Godwin Abadaki

Personal information
- Full name: Godwin Olorunfemi Ebenmosi Abadaki
- Date of birth: 12 October 1993 (age 32)
- Place of birth: Kwara, Nigeria
- Height: 5 ft 11 in (1.80 m)
- Position: Forward

Youth career
- Rochdale

Senior career*
- Years: Team / Apps / (Gls)
- 2011–2014: Rochdale / 2 / (0)
- 2012: → Hyde (loan) / 10 / (2)
- 2012: → Huddersfield Town (loan) / 0 / (0)
- 2013: → Southport (loan)
- 2014: → Stalybridge Celtic (loan) / 2 / (0)
- 2014: → Workington (loan)
- 2014–2015: Northwich Victoria / 9 / (3)
- 2015: Ashton United
- 2015–2016: Mossley / 27 / (1)
- 2016: Nantwich Town
- 2016–2017: Northwich Victoria
- 2017–2018: Shaw Lane / 29 / (4)
- 2018–2020: Mossley / 10 / (1)
- 2020–2021: Buxton
- 2021–2022: Ramsbottom United / 11 / (25)
- 2022–2023: Stalybridge Celtic / 26 / (1)
- 2023–2024: Runcorn Linnets
- 2023–2024: → Lower Breck (loan)

= Godwin Abadaki =

Nigerian footballer

Godwin Olorunfemi Ebenmosi Abadaki (born 12 October 1993) is a footballer who plays as a forward. He played in the Football League for Rochdale and was also loaned to Hyde during the 2011–12 season as they were crowned Conference North Champions.

==Career==
===Rochdale===
Abadaki came through Rochdale's youth system. He made his Football League debut against Tranmere Rovers on 17 January 2012 as a late substitute. He also came on as a substitute in Rochdale's following game against Wycombe.

====Loans====
He signed for Football League Championship side Huddersfield Town on 19 September 2012 on a youth loan until January 2013. As part of the deal Abadaki worked with Senior Professional Development Coach Steve Eyre and the Under-21 Development Squad during his stay at the club, with the option of a permanent deal at the conclusion of the youth loan.
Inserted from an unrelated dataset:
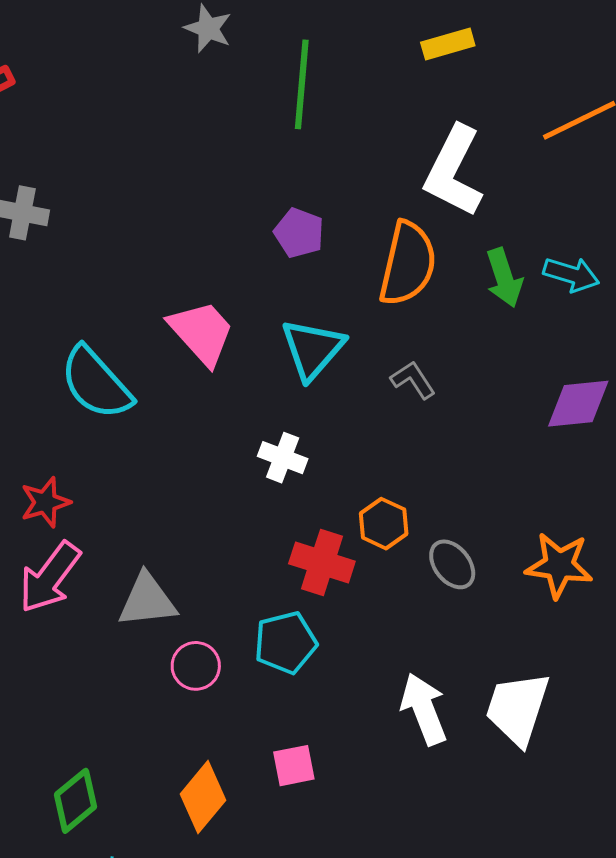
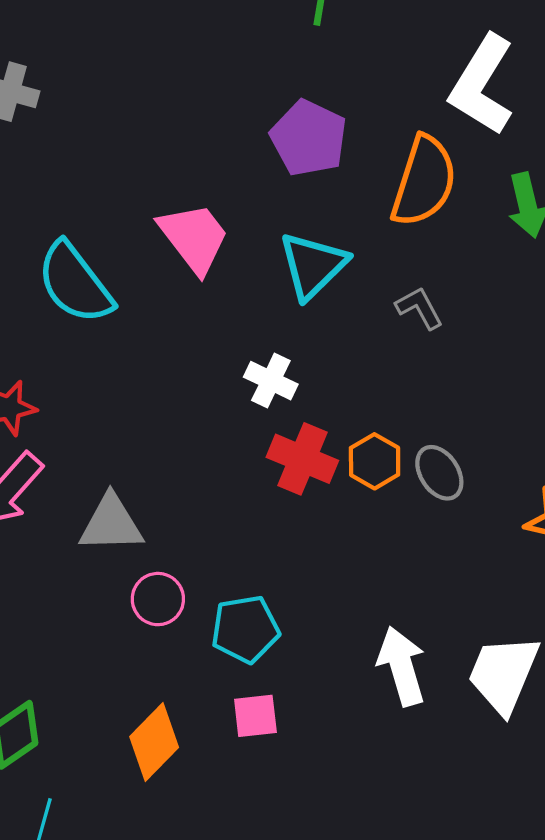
purple pentagon: (299, 233) -> (309, 138), size x1.4
red cross: (322, 563) -> (302, 459), moved
gray ellipse: (452, 564) -> (439, 473), moved
cyan pentagon: (286, 643) -> (245, 629), moved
Abadaki joined Hyde United on a month's loan with fellow Rochdale striker Reece Gray in February 2012. His loan was extended and at the end of his time with the club he had scored two goals in ten league appearances.
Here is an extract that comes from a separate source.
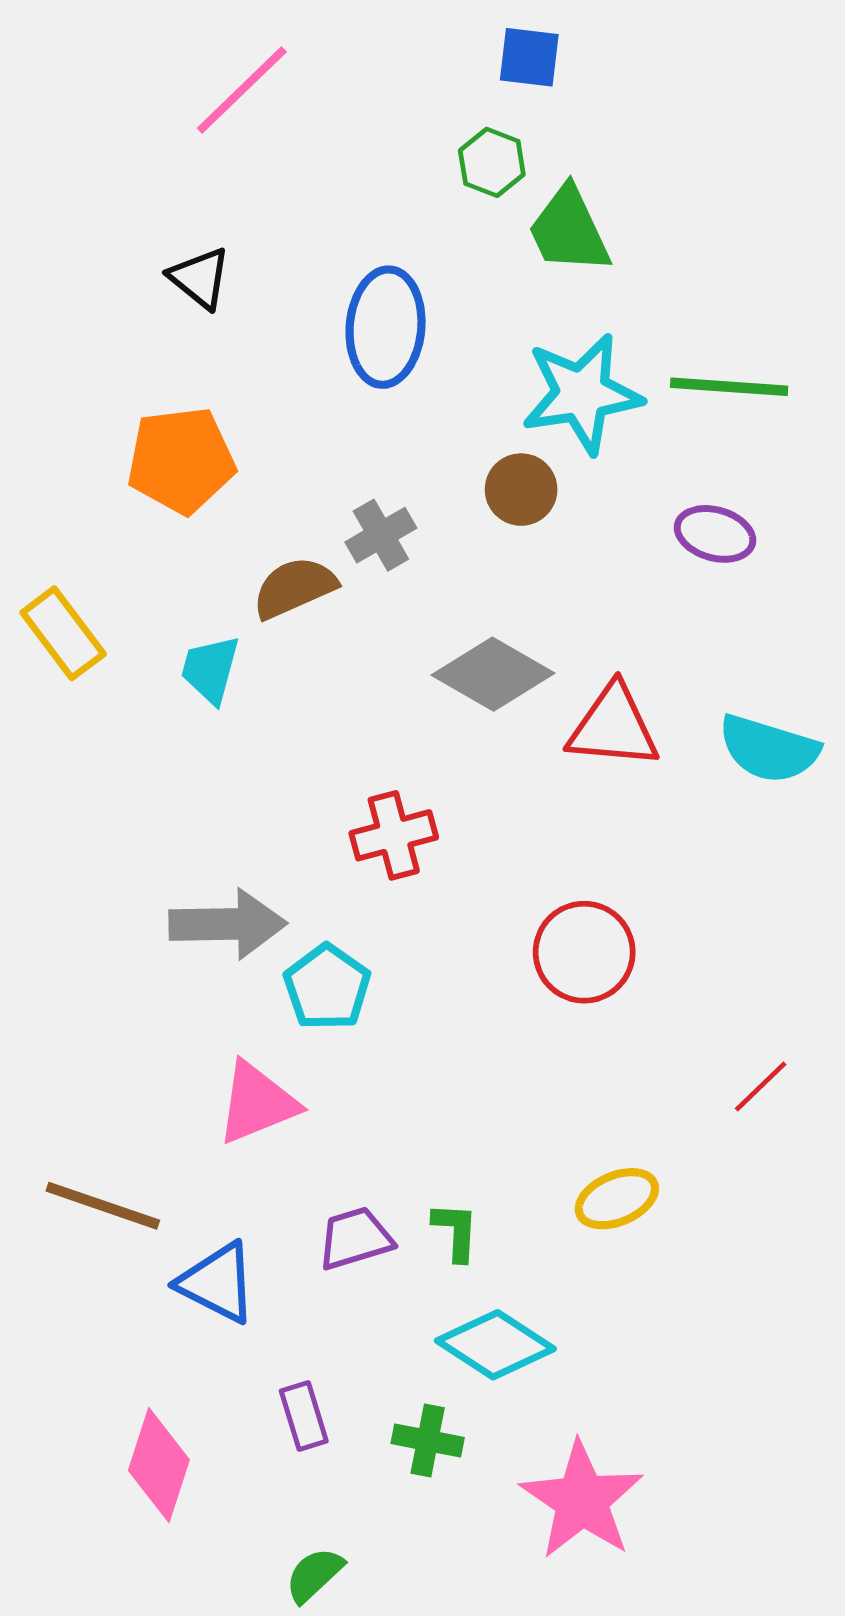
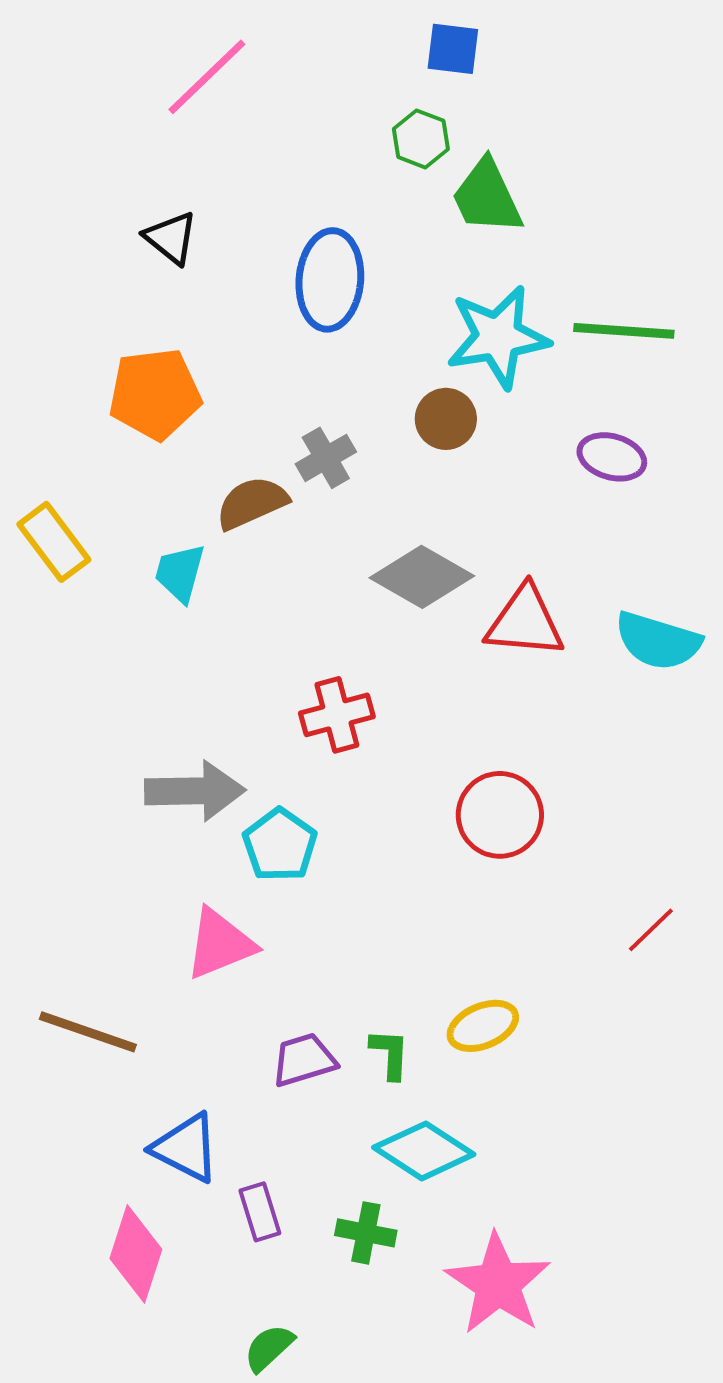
yellow ellipse: (617, 1199) -> (483, 1026), moved
blue triangle: (217, 1283) -> (186, 1148), moved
Further loan periods followed with Southport in 2013, and Stalybridge Celtic in early 2014. On 24 March 2014, Abadaki joined Workington on loan.

===Northwich Victoria===
In summer of 2014 he joined Northwich Victoria. He made his competitive debut for the club in a draw against Kendal Town on 16 August. His first competitive goal for the club came on 25 August, as they beat Warrington Town 2–0. He then hit his first hat-tick for the club as they beat AFC Emley 4–0 in an FA Cup preliminary round match. He continued his goal-scoring record as he then scored twice for the club on 9 September as they beat Burscough 5–0.

===Ashton United===
His next move was to Ashton United.

===Mossley===
He then joined Mossley.

===Nantwich Town===
After spending some time on trial with Stockport County and then with Nantwich Town, in August 2016 he joined Nantwich Town.

===Shaw Lane===
In March 2017 he joined Shaw Lane.

===Second time at Mossley===
He then re-joined Mossley.

===Buxton===
In July 2020 he joined Buxton.

===Ramsbottom United===
In August 2021 he signed for Ramsbottom United.

===Stalybridge Celtic===
In June 2022, Abadaki returned to Stalybridge Celtic having previously spent time with the club on loan.

===Runcorn Linnets===

In July 2023, Abadaki signed for Runcorn Linnets. He went on loan to Lower Breck, then he was released from Runcorn Linnets at the end of his contract in May 2024.

===Lower Breck===

In September 2025, Abadaki joined Lower Breck on loan.
==Personal life==
His older brother, Osebi (born 1991), is also a footballer who started his career at Blackburn Rovers' academy before playing extensively in English non-league football in the north of England. In 2017, both brothers played at the same time for the same club, Shaw Lane and in 2020 were both at Buxton at the same time.